The second and third sessions I attended were both about “Development best practices” and led by two Chapter Three employees: Jenifer Lampton (director of training) and David Needham (themer and trainer). Both sessions covered two topics, so essentially I had these four mini-sessions.
- Features module: The official description of the module is a good start but it doesn’t explain well enough what it can do: “The features module enables the capture and management of features in Drupal. A feature is a collection of Drupal entities which taken together satisfy a certain use-case.”
– As I understood it “Features” is a way to pack together a lot of exportable parts of a Drupal site (e.g. certain views, menus, permissions, content types…) and export them as a “feature”, that can be used as is at another installation of the same site (e.g. dev, test, live) or possible at another site.

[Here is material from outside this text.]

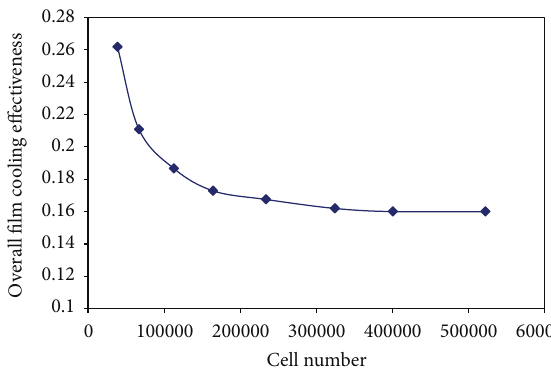
Figure 9: Variation of the average film cooling effectiveness with the grid size for 𝑀 = 1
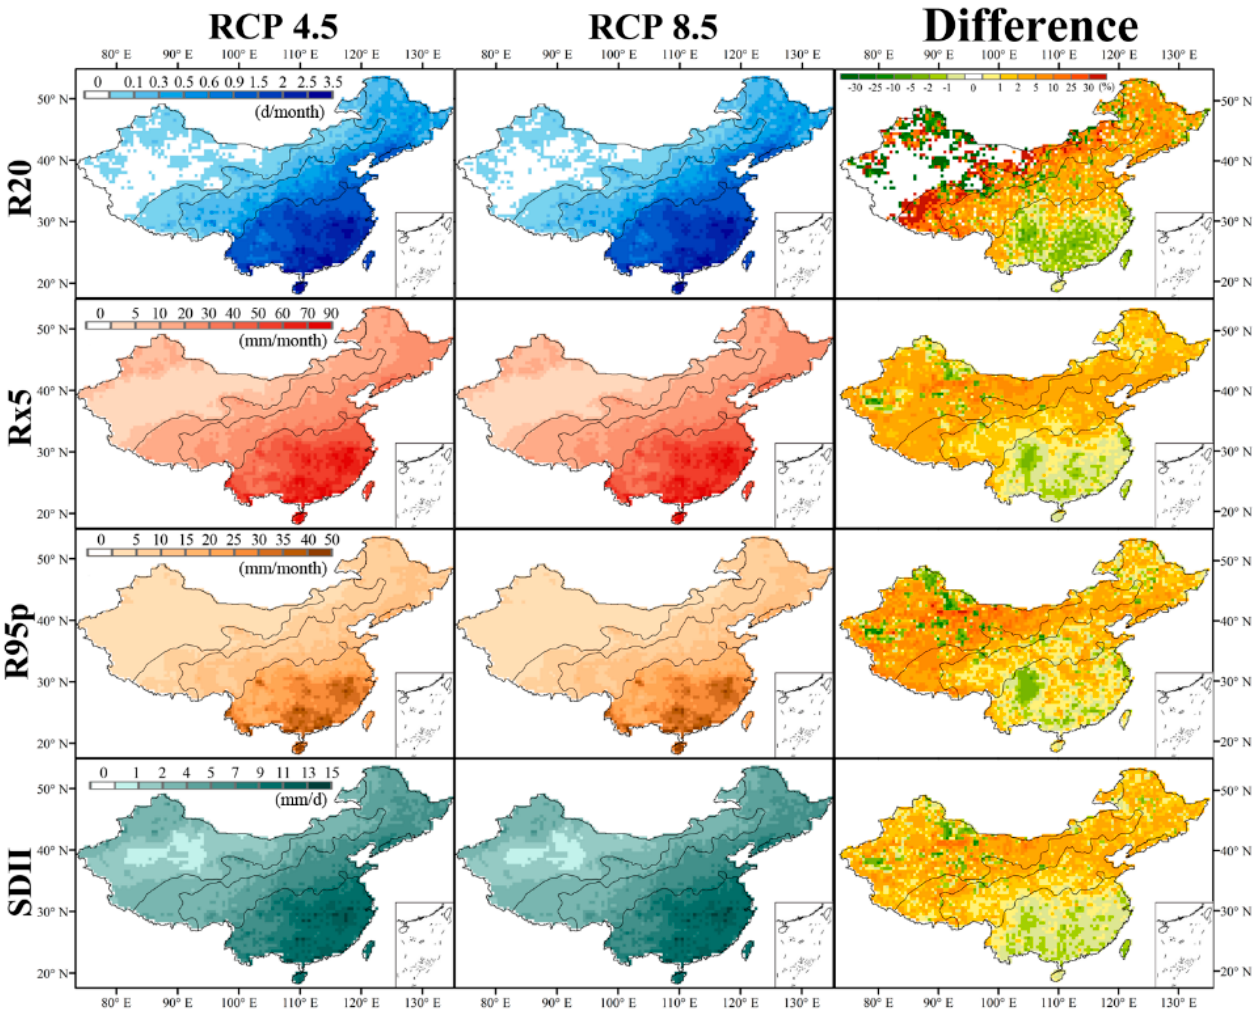
Figure 8. Spatial distribution of multi-year mean monthly precipitation indices and percentage differences between RCP4.5 and RCP8.5 scenarios in 2006–2099. (The calculation formula of percentage difference is (P RCP8.5 − P RCP4.5 )/P RCP4.5 × 100%, where P RCP4.5 and P RCP8.5 are precipitation index values under RCP4.5 and RCP8.5 scenarios, respectively.).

– The example that was shown during the presentation was a photo gallery.
– We used this site for the example.
– During the QA I made notes to check out the Strongarm module (although the presenter disliked it.
– Features is good for version control within the team and managing the lifecycle of one site. Not the best of using the exact same feature on sites of multiple clients. - GIT – “free & open source, distributed version control system”
– The notes for this part of the session can be downloaded from session’s description at the Chapter Three website.
– This session was a bit over my head as I never used extensively any versioning system. The session was going fast, as we were running out of time, so I am not sure I followed everything. But I was told that I cannot mess up totally and will be easy if I start using it.
– Important to note that “commit” does not mean “push”: you have to “push” your files and changes to the server repository from your local/dev copy.
– During the presentation I accidentally saw that the presenter is using http://www.fillerati.com/ a cool site to get “filler” text content for sites under development. - Theming – I decided to attend this session as this one the areas that I need to learn now and am less comfortable with
– Theming is a system of overrides: base overrides core templates, sub theme overrides base theme’s templates.
– It works like “cascading template files”.
– Base and sub theme can both go to sites/all/themes.
– Each theme needs a .info file. In it name, core, engine, description, (base theme).
– Drupal will scan the disk for a css. If it doesn’t exist it will not print the link to it in HTML. (smart) - Module writing
– The most important lesson I took away from this session: “don’t be afraid.” The presenter assured us that once you get started with it you can do it; assuming you know PHP and how to look things up at http://api.drupal.org/api/drupal
– Modules have cascading naming system. E.g. for blocks you have block.tplp.php (any block) -> block-left.tpl.php (left side block) – > block-user.tpl.php (blocks showing up for users) -> block-user-1.tpl.php (first block showing up for users).
– Every module needs a “.info” file with name, description, core, version, dependencies (if needed) and package (if we want to show up in a particular section of the Modules admin page).
– “.module” file starts with “<?php” but drupal will close this tag for you; you don’t have to.
– Need to check Context module.
– Do php things in code, not in the GUI, don’t put php code it through a text box in the GUI.
– Don’t use the Contemplate module because it slows down things and it’s a security risk too.